[Job] Put every line of the material below into a numbered list, leaving out any blank lines.

[Recorded data]
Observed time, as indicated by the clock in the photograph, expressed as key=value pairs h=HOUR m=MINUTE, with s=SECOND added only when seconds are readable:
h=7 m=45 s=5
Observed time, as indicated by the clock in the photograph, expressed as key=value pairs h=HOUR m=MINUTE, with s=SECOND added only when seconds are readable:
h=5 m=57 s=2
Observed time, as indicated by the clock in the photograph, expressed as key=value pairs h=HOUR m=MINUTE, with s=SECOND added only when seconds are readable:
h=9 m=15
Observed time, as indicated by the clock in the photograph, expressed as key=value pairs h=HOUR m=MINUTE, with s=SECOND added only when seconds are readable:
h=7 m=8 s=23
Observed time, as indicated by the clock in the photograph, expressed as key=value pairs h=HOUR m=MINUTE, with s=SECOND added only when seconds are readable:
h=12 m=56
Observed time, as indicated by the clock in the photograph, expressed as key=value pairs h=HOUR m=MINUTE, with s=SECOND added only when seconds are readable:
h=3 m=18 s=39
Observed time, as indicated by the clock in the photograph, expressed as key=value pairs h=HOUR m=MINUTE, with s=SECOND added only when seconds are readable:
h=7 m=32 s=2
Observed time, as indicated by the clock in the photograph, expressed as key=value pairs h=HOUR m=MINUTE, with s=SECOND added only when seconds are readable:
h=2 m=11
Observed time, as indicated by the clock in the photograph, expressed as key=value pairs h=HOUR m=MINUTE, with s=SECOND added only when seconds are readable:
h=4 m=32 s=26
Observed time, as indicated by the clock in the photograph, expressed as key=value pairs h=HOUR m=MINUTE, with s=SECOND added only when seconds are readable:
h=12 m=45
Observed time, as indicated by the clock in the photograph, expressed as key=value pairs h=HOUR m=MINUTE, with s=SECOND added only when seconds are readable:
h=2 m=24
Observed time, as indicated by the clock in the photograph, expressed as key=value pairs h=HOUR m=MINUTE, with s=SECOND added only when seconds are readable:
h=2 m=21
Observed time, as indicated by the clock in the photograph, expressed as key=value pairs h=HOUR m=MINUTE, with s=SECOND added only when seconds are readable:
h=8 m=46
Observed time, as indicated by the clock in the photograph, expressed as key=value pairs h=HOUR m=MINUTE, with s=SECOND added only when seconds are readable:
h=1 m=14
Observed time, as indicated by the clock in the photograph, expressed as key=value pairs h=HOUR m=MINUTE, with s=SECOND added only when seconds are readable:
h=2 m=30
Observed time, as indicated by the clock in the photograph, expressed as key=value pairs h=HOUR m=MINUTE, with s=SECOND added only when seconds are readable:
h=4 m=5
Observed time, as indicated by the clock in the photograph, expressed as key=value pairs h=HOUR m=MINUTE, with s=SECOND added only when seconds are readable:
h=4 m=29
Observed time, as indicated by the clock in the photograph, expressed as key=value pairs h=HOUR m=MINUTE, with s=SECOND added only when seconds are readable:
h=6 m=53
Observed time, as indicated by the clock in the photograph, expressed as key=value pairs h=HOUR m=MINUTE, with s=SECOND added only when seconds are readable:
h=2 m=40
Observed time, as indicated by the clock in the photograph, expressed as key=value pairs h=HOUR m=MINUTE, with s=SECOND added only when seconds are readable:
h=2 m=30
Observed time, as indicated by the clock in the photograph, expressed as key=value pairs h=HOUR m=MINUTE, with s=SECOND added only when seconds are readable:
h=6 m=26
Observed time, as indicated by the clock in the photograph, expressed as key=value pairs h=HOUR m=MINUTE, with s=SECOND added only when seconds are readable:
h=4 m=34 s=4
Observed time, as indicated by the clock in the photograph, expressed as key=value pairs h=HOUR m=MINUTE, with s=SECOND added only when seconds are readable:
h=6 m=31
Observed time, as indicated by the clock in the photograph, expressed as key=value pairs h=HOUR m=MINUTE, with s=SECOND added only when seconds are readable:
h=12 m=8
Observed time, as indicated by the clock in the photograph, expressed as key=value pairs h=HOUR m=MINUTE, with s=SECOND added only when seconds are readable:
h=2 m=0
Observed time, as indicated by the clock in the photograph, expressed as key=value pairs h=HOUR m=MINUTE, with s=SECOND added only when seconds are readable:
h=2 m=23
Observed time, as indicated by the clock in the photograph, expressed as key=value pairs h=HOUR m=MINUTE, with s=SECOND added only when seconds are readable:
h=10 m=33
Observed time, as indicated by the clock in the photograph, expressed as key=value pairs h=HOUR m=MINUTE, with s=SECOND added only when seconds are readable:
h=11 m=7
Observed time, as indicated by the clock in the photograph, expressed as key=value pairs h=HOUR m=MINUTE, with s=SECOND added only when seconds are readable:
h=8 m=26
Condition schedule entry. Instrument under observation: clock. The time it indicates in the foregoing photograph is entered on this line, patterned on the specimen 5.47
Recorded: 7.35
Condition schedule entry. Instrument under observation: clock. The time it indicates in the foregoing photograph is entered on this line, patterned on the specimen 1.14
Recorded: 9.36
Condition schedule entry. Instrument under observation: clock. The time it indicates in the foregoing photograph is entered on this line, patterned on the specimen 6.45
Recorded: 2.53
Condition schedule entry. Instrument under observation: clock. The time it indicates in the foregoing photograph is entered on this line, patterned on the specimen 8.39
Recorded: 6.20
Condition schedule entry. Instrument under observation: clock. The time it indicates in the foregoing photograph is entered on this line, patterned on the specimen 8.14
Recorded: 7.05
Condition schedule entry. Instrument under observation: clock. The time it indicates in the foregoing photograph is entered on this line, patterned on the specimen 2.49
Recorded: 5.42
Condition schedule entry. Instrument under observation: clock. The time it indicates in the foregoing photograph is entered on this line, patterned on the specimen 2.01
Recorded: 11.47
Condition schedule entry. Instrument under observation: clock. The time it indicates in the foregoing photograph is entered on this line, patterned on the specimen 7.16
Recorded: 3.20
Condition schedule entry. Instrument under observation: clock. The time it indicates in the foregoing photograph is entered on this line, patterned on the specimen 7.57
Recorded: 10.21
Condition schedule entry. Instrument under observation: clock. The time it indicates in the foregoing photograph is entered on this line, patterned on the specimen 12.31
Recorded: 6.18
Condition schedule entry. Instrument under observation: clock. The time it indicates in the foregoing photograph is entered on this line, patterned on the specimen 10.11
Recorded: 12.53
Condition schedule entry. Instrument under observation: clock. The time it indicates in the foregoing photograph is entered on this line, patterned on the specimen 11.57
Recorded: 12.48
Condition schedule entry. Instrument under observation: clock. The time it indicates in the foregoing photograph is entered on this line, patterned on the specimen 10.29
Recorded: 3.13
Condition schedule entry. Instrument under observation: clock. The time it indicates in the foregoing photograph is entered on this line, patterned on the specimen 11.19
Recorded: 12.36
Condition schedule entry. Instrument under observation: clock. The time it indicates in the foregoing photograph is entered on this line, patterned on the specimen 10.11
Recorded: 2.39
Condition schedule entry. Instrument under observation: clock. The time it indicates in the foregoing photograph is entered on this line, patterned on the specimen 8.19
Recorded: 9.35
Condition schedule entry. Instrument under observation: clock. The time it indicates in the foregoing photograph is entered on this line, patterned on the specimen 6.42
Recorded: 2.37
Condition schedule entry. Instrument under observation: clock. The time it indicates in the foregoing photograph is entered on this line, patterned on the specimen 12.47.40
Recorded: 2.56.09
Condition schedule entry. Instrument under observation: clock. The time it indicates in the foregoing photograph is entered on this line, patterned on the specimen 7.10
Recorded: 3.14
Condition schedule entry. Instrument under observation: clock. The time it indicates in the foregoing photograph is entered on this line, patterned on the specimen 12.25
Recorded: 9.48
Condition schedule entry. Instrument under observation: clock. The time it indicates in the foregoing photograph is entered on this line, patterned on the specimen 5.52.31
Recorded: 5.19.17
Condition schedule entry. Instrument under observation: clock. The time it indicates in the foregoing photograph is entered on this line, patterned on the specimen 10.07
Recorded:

[Written solution]
1. Observed time, as indicated by the clock in the photograph, expressed as key=value pairs h=HOUR m=MINUTE, with s=SECOND added only when seconds are readable:
2. h=7 m=45 s=5
3. Observed time, as indicated by the clock in the photograph, expressed as key=value pairs h=HOUR m=MINUTE, with s=SECOND added only when seconds are readable:
4. h=5 m=57 s=2
5. Observed time, as indicated by the clock in the photograph, expressed as key=value pairs h=HOUR m=MINUTE, with s=SECOND added only when seconds are readable:
6. h=9 m=15
7. Observed time, as indicated by the clock in the photograph, expressed as key=value pairs h=HOUR m=MINUTE, with s=SECOND added only when seconds are readable:
8. h=7 m=8 s=23
9. Observed time, as indicated by the clock in the photograph, expressed as key=value pairs h=HOUR m=MINUTE, with s=SECOND added only when seconds are readable:
10. h=12 m=56
11. Observed time, as indicated by the clock in the photograph, expressed as key=value pairs h=HOUR m=MINUTE, with s=SECOND added only when seconds are readable:
12. h=3 m=18 s=39
13. Observed time, as indicated by the clock in the photograph, expressed as key=value pairs h=HOUR m=MINUTE, with s=SECOND added only when seconds are readable:
14. h=7 m=32 s=2
15. Observed time, as indicated by the clock in the photograph, expressed as key=value pairs h=HOUR m=MINUTE, with s=SECOND added only when seconds are readable:
16. h=2 m=11
17. Observed time, as indicated by the clock in the photograph, expressed as key=value pairs h=HOUR m=MINUTE, with s=SECOND added only when seconds are readable:
18. h=4 m=32 s=26
19. Observed time, as indicated by the clock in the photograph, expressed as key=value pairs h=HOUR m=MINUTE, with s=SECOND added only when seconds are readable:
20. h=12 m=45
21. Observed time, as indicated by the clock in the photograph, expressed as key=value pairs h=HOUR m=MINUTE, with s=SECOND added only when seconds are readable:
22. h=2 m=24
23. Observed time, as indicated by the clock in the photograph, expressed as key=value pairs h=HOUR m=MINUTE, with s=SECOND added only when seconds are readable:
24. h=2 m=21
25. Observed time, as indicated by the clock in the photograph, expressed as key=value pairs h=HOUR m=MINUTE, with s=SECOND added only when seconds are readable:
26. h=8 m=46
27. Observed time, as indicated by the clock in the photograph, expressed as key=value pairs h=HOUR m=MINUTE, with s=SECOND added only when seconds are readable:
28. h=1 m=14
29. Observed time, as indicated by the clock in the photograph, expressed as key=value pairs h=HOUR m=MINUTE, with s=SECOND added only when seconds are readable:
30. h=2 m=30
31. Observed time, as indicated by the clock in the photograph, expressed as key=value pairs h=HOUR m=MINUTE, with s=SECOND added only when seconds are readable:
32. h=4 m=5
33. Observed time, as indicated by the clock in the photograph, expressed as key=value pairs h=HOUR m=MINUTE, with s=SECOND added only when seconds are readable:
34. h=4 m=29
35. Observed time, as indicated by the clock in the photograph, expressed as key=value pairs h=HOUR m=MINUTE, with s=SECOND added only when seconds are readable:
36. h=6 m=53
37. Observed time, as indicated by the clock in the photograph, expressed as key=value pairs h=HOUR m=MINUTE, with s=SECOND added only when seconds are readable:
38. h=2 m=40
39. Observed time, as indicated by the clock in the photograph, expressed as key=value pairs h=HOUR m=MINUTE, with s=SECOND added only when seconds are readable:
40. h=2 m=30
41. Observed time, as indicated by the clock in the photograph, expressed as key=value pairs h=HOUR m=MINUTE, with s=SECOND added only when seconds are readable:
42. h=6 m=26
43. Observed time, as indicated by the clock in the photograph, expressed as key=value pairs h=HOUR m=MINUTE, with s=SECOND added only when seconds are readable:
44. h=4 m=34 s=4
45. Observed time, as indicated by the clock in the photograph, expressed as key=value pairs h=HOUR m=MINUTE, with s=SECOND added only when seconds are readable:
46. h=6 m=31
47. Observed time, as indicated by the clock in the photograph, expressed as key=value pairs h=HOUR m=MINUTE, with s=SECOND added only when seconds are readable:
48. h=12 m=8
49. Observed time, as indicated by the clock in the photograph, expressed as key=value pairs h=HOUR m=MINUTE, with s=SECOND added only when seconds are readable:
50. h=2 m=0
51. Observed time, as indicated by the clock in the photograph, expressed as key=value pairs h=HOUR m=MINUTE, with s=SECOND added only when seconds are readable:
52. h=2 m=23
53. Observed time, as indicated by the clock in the photograph, expressed as key=value pairs h=HOUR m=MINUTE, with s=SECOND added only when seconds are readable:
54. h=10 m=33
55. Observed time, as indicated by the clock in the photograph, expressed as key=value pairs h=HOUR m=MINUTE, with s=SECOND added only when seconds are readable:
56. h=11 m=7
57. Observed time, as indicated by the clock in the photograph, expressed as key=value pairs h=HOUR m=MINUTE, with s=SECOND added only when seconds are readable:
58. h=8 m=26
59. Condition schedule entry. Instrument under observation: clock. The time it indicates in the foregoing photograph is entered on this line, patterned on the specimen 5.47
60. Recorded: 7.35
61. Condition schedule entry. Instrument under observation: clock. The time it indicates in the foregoing photograph is entered on this line, patterned on the specimen 1.14
62. Recorded: 9.36
63. Condition schedule entry. Instrument under observation: clock. The time it indicates in the foregoing photograph is entered on this line, patterned on the specimen 6.45
64. Recorded: 2.53
65. Condition schedule entry. Instrument under observation: clock. The time it indicates in the foregoing photograph is entered on this line, patterned on the specimen 8.39
66. Recorded: 6.20
67. Condition schedule entry. Instrument under observation: clock. The time it indicates in the foregoing photograph is entered on this line, patterned on the specimen 8.14
68. Recorded: 7.05
69. Condition schedule entry. Instrument under observation: clock. The time it indicates in the foregoing photograph is entered on this line, patterned on the specimen 2.49
70. Recorded: 5.42
71. Condition schedule entry. Instrument under observation: clock. The time it indicates in the foregoing photograph is entered on this line, patterned on the specimen 2.01
72. Recorded: 11.47
73. Condition schedule entry. Instrument under observation: clock. The time it indicates in the foregoing photograph is entered on this line, patterned on the specimen 7.16
74. Recorded: 3.20
75. Condition schedule entry. Instrument under observation: clock. The time it indicates in the foregoing photograph is entered on this line, patterned on the specimen 7.57
76. Recorded: 10.21
77. Condition schedule entry. Instrument under observation: clock. The time it indicates in the foregoing photograph is entered on this line, patterned on the specimen 12.31
78. Recorded: 6.18
79. Condition schedule entry. Instrument under observation: clock. The time it indicates in the foregoing photograph is entered on this line, patterned on the specimen 10.11
80. Recorded: 12.53
81. Condition schedule entry. Instrument under observation: clock. The time it indicates in the foregoing photograph is entered on this line, patterned on the specimen 11.57
82. Recorded: 12.48
83. Condition schedule entry. Instrument under observation: clock. The time it indicates in the foregoing photograph is entered on this line, patterned on the specimen 10.29
84. Recorded: 3.13
85. Condition schedule entry. Instrument under observation: clock. The time it indicates in the foregoing photograph is entered on this line, patterned on the specimen 11.19
86. Recorded: 12.36
87. Condition schedule entry. Instrument under observation: clock. The time it indicates in the foregoing photograph is entered on this line, patterned on the specimen 10.11
88. Recorded: 2.39
89. Condition schedule entry. Instrument under observation: clock. The time it indicates in the foregoing photograph is entered on this line, patterned on the specimen 8.19
90. Recorded: 9.35
91. Condition schedule entry. Instrument under observation: clock. The time it indicates in the foregoing photograph is entered on this line, patterned on the specimen 6.42
92. Recorded: 2.37
93. Condition schedule entry. Instrument under observation: clock. The time it indicates in the foregoing photograph is entered on this line, patterned on the specimen 12.47.40
94. Recorded: 2.56.09
95. Condition schedule entry. Instrument under observation: clock. The time it indicates in the foregoing photograph is entered on this line, patterned on the specimen 7.10
96. Recorded: 3.14
97. Condition schedule entry. Instrument under observation: clock. The time it indicates in the foregoing photograph is entered on this line, patterned on the specimen 12.25
98. Recorded: 9.48
99. Condition schedule entry. Instrument under observation: clock. The time it indicates in the foregoing photograph is entered on this line, patterned on the specimen 5.52.31
100. Recorded: 5.19.17
101. Condition schedule entry. Instrument under observation: clock. The time it indicates in the foregoing photograph is entered on this line, patterned on the specimen 10.07
102. Recorded:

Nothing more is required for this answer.